I’ve spent much of the day grading papers, reading student prose until, exhausted, I fell asleep around noon and remained sleeping for four solid hours. I returned to reading soon after waking, and have only in the past 30 minutes or so put the papers away, completely depleted by the process. Trying to get through too many essays in one day inevitably leaves me irritated and overwhelmed.
In the meantime, I’m not at all pleased with the quality of writing I’m producing here. My sentences seem to limp along with little energy, as I stumble from one lame idea to the next. I don’t feel able to accomplish what I ask my students to achieve–a vigorous prose style that maintains reader interest and compels audiences to return for more. Some student work amazes me. And it seems I should be able, at the very least, to accomplish what I ask these kids to. So far I’ve failed.

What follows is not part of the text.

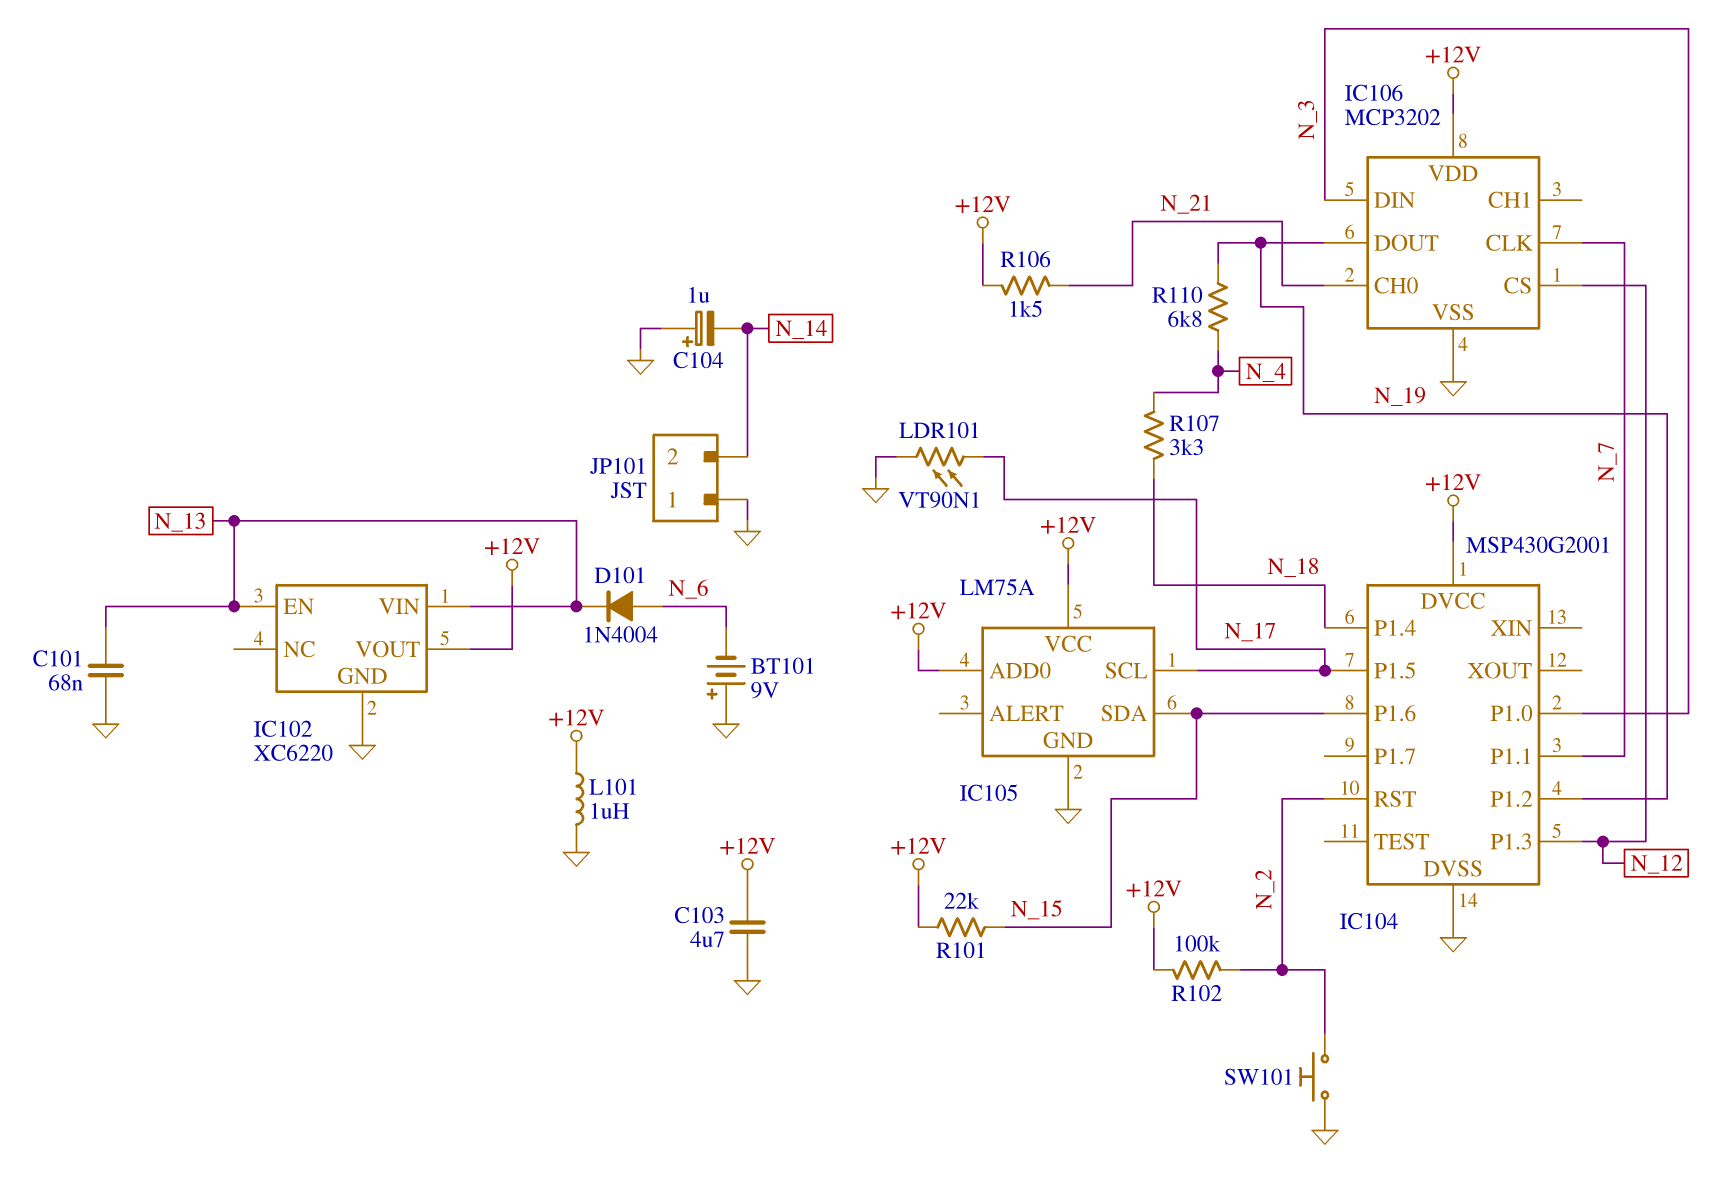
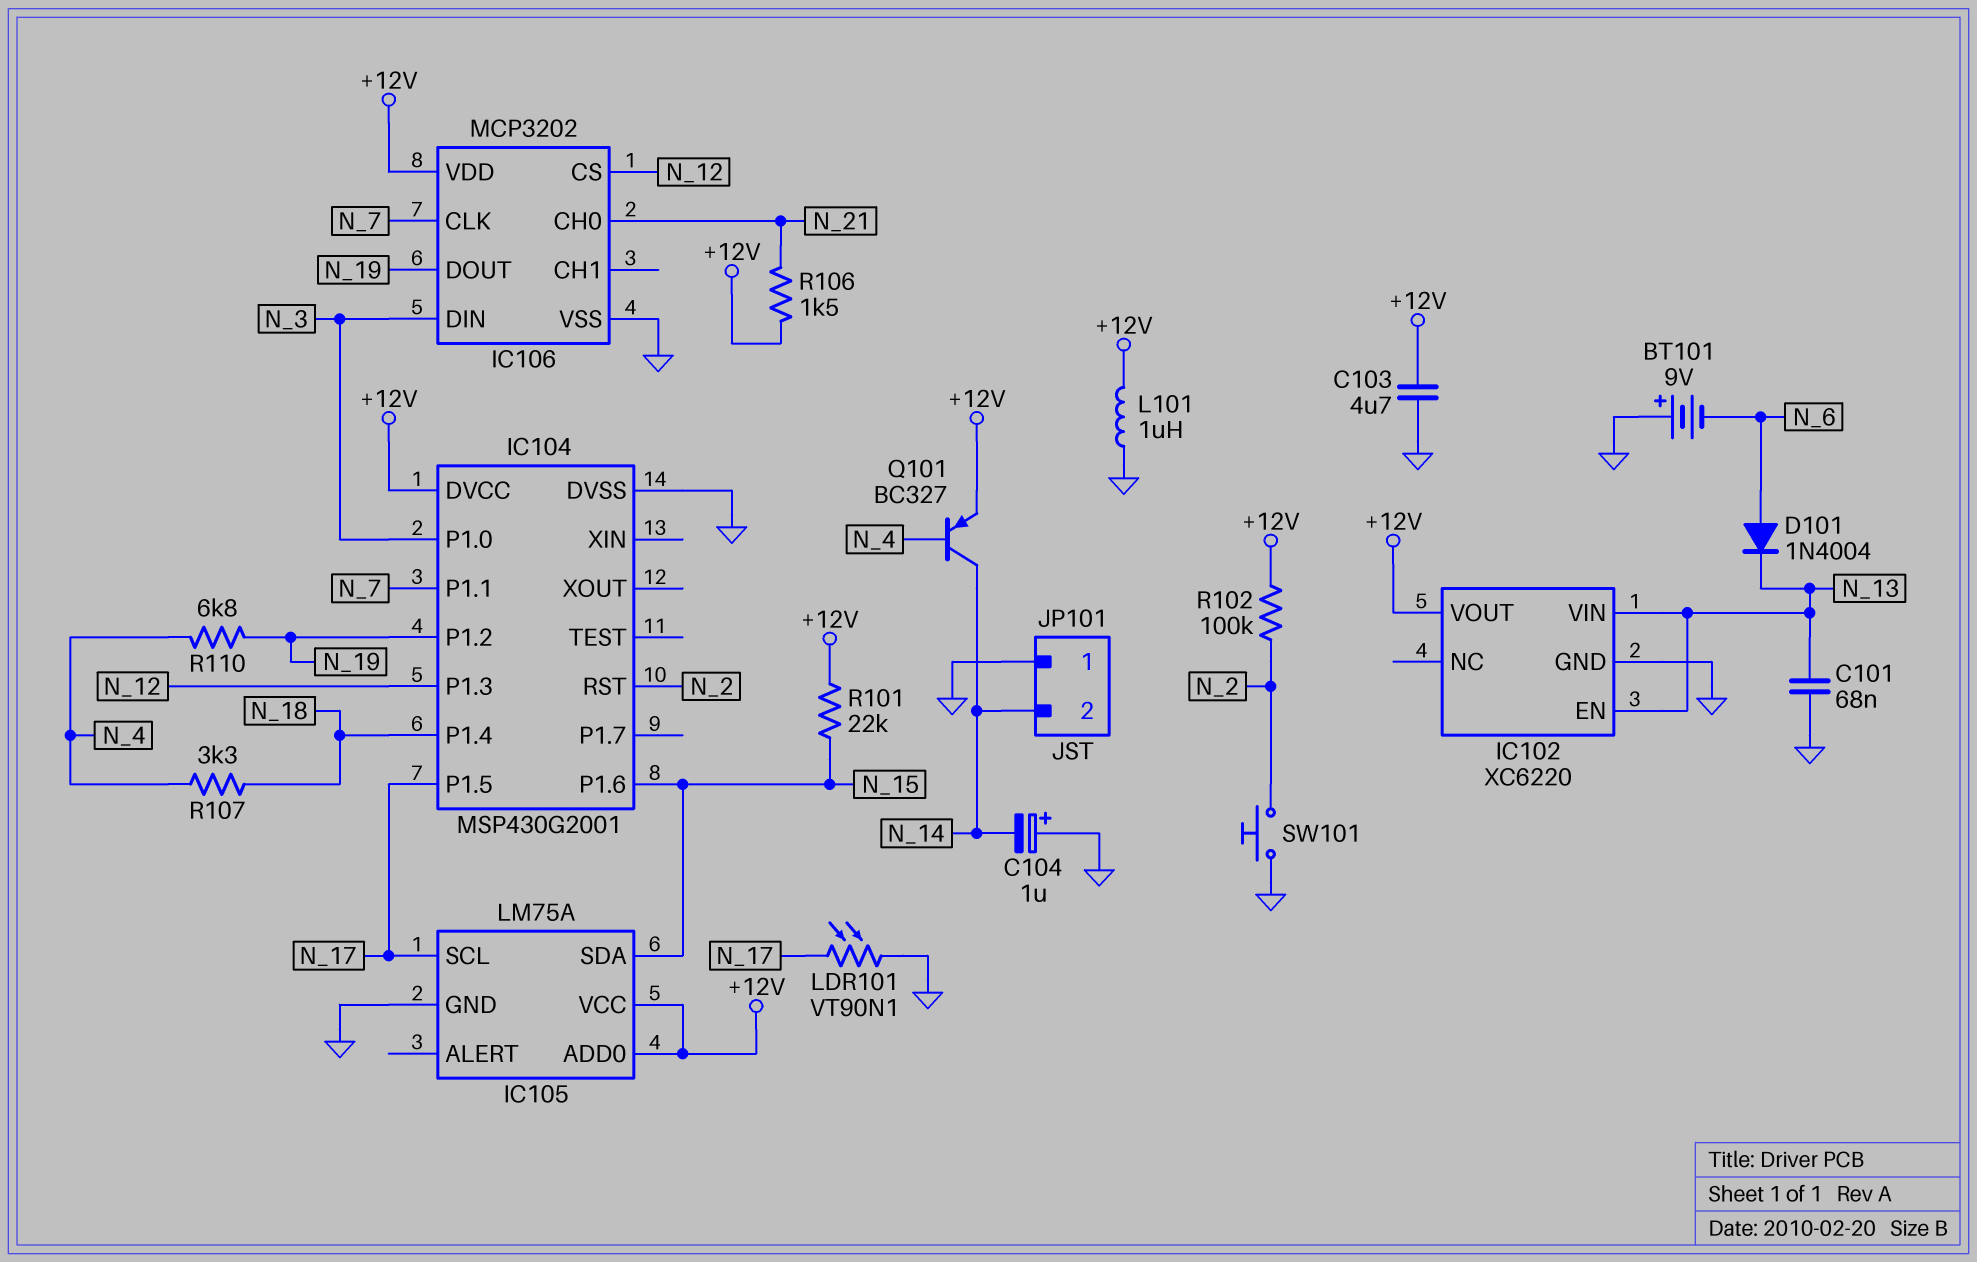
Q101: none -> PNP BC327 (B N_4, C N_14, E +12V)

Clearly, succeeding as a writer, rather than simply making it as one who teaches the skill to another, requires an ability that, as of yet, I seem to lack. Surely an exotic location, such as Thailand, doesn’t suddenly in and of itself make one a more effective writer. I must succeed here, if I’m to succeed in that setting. Yes, the richness of the experience may lend itself to better prose at the beginning. However, newness will eventually be replaced by routine. Good writing requires one to make even the mundane more meaningful and engaging.